PROBLEMS TO WORK ON →
(a) Repeat, word for word, the part of the McCamey article between "McCamey is located" and "(5.2 km), all land.", inclusive.
(b) According to the McCamey article, what was the name of the town's first newspaper?
(c) Carry the article on McCamey, Texas, forward from where it stops.

McCamey is a city in Upton County, Texas. Its population was 1,887 at the 2010 census. The Texas legislature has declared McCamey "the Wind Energy Capital of Texas" because of the many wind farms that have been built in the area. Its history, however, is primarily that of an oil boomtown.

Geography

McCamey is located at  (31.132300, –102.222106).  The town is about 5 miles (8 km) east of the Pecos River along U.S. Route 67.

According to the United States Census Bureau, the city has a total area of 2.0 square miles (5.2 km), all land.

History

McCamey is named for George B. McCamey, whose 1925 wildcat well brought about the oil boom in the region.  He brought in a real estate developer from Corpus Christi, to lay out a townsite near the oil field and along the Kansas City, Mexico and Orient Railway capable of housing 10,000 people. The town was initially a jumble of tents and frame shacks; order came slowly, replacing the lawlessness of the early boomtown environment. A post office was built in 1926, and the town was incorporated near the end of that year. In 1927, the McCamey Independent School District was formed, and an enterprising newspaperman printed the first issue of the Tri-County Record, the first town newspaper.

Water supply was a problem in the early years of McCamey, as the nearby water sources were not drinkable. Water came in by train from Alpine, almost  away, at a cost of $1 a barrel. A potable water supply was found in a geologic unit only  distant, and pipes were built to transport it to town in 1929.

PROVIDED DATA →

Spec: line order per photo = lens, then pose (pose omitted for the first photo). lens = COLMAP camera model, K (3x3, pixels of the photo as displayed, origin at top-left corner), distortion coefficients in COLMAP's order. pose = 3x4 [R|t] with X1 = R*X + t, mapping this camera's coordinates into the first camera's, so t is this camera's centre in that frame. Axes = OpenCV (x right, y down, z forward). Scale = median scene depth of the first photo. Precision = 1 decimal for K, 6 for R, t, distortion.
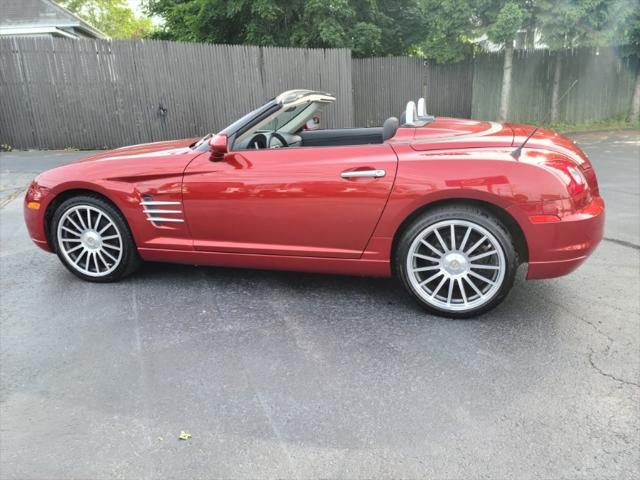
lens RADIAL K [[522.5, 0, 319.5], [0, 522.5, 240.9], [0, 0, 1]] dist [0.082547, -0.061940]
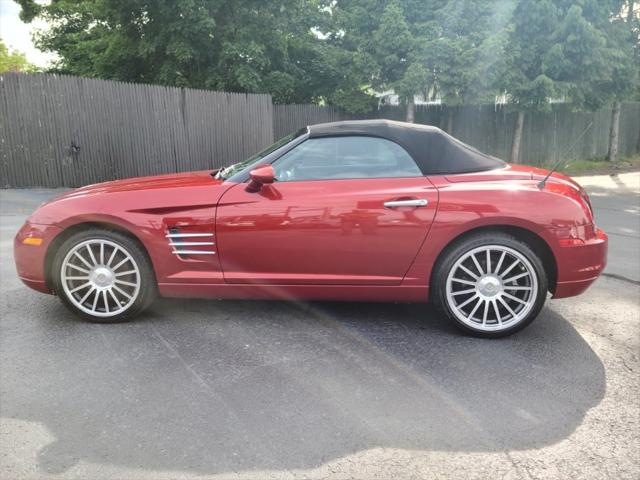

WRITTEN RESPONSES →
(a)
McCamey is located at  (31.132300, –102.222106).  The town is about 5 miles (8 km) east of the Pecos River along U.S. Route 67.

According to the United States Census Bureau, the city has a total area of 2.0 square miles (5.2 km), all land.

(b) The Tri-County Record.

(c)
McCamey was the location of a Humble Oil Company Refinery, one of the first built in West Texas. Humble Oil & Refining Company was a corporate predecessor of Exxon Company. An early experiment by Shell Oil Company in massive oil storage in McCamey proved a failure; local oilmen built a reservoir to hold up to one million barrels of oil in an earthen tank, but the limestone formation underneath the tank cracked under the weight of the crude, allowing much of it to leak into the subsurface.

The population of the town declined during the Great Depression along with the price of oil, and as the discovery of large oil fields elsewhere pulled workers away. In 1940, 2,600 people were in McCamey; in 1980,  2,436; and the 2000 census showed the population had shrunk to 1,805.

In 1940,  Texas oilman and industrialist Bill Noël moved to McCamey, where he joined M. H. McWhirter of Monahans and J. B. Tubb of Crane County to establish the Trebol Oil Company. He worked 18-hour days as Trebol's tool pusher, pumper, and production supervisor. The company drilled 52 producing wells before it struck the first dry hole. Noël was so occupied in the pursuits of the business that he claimed to have been unaware that he had become a millionaire until several years after the accumulation of his fortune.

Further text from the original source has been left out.